## Work to complete
List each line of the records that contains the string "kern". The match is case-sensitive.

## Data for this task
--*--

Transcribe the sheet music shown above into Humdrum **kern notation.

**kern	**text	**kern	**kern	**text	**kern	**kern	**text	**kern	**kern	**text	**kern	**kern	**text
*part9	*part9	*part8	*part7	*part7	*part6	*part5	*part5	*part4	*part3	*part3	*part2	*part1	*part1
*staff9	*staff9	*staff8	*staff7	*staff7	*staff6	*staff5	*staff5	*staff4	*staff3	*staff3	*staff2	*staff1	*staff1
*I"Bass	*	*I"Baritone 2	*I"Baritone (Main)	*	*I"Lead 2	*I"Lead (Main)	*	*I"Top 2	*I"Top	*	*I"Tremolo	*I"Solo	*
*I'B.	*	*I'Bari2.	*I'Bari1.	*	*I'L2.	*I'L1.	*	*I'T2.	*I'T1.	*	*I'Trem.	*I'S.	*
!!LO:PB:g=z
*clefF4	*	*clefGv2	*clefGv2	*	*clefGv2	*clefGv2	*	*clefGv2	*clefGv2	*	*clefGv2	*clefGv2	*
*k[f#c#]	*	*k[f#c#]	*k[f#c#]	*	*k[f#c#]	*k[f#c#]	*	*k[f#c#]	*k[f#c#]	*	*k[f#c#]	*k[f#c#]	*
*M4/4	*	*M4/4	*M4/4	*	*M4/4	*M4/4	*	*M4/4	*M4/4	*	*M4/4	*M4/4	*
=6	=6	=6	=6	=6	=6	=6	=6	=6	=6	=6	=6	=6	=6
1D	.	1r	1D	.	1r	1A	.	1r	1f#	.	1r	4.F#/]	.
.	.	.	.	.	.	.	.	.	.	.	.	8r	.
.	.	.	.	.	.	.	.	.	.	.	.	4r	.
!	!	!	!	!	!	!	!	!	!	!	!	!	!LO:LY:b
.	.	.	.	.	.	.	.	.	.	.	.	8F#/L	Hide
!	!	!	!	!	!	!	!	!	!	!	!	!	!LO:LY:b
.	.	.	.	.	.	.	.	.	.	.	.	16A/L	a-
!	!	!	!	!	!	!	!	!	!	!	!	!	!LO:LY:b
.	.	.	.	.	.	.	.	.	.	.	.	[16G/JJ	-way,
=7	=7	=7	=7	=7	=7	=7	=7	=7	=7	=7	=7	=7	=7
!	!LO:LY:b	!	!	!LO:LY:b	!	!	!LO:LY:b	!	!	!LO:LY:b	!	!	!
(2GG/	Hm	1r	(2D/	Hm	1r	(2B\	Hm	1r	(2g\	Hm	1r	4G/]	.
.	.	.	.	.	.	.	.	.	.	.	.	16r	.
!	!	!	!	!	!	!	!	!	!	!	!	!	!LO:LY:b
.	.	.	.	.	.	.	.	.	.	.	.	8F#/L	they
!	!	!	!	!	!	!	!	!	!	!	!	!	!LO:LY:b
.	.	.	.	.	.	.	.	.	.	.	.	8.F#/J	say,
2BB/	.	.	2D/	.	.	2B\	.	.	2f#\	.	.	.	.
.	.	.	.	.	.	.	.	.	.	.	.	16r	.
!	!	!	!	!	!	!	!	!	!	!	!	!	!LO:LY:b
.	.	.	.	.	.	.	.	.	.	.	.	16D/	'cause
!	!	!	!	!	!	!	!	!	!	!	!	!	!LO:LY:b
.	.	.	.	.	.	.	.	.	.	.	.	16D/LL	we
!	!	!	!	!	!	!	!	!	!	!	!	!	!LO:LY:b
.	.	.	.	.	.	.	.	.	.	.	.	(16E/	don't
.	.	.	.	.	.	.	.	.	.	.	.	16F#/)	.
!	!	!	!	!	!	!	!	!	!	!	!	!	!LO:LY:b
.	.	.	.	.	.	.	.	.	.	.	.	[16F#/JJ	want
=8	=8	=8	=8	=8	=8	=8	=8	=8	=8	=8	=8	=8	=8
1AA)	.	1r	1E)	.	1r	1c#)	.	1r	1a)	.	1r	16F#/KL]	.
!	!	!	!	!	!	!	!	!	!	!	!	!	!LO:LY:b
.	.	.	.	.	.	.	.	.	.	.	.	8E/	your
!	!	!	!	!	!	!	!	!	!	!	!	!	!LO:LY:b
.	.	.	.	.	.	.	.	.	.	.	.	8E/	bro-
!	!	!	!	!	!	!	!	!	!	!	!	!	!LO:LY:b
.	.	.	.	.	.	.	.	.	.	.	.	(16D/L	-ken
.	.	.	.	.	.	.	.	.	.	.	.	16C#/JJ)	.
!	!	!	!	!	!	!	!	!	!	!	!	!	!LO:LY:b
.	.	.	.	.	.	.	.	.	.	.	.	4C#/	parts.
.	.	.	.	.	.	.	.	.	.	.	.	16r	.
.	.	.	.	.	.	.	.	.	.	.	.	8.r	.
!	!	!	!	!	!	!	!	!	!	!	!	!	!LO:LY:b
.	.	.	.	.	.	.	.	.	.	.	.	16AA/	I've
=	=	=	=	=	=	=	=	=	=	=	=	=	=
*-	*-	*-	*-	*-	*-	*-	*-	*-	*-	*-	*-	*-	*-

--*--

## Expected answer
Transcribe the sheet music shown above into Humdrum **kern notation.
**kern	**text	**kern	**kern	**text	**kern	**kern	**text	**kern	**kern	**text	**kern	**kern	**text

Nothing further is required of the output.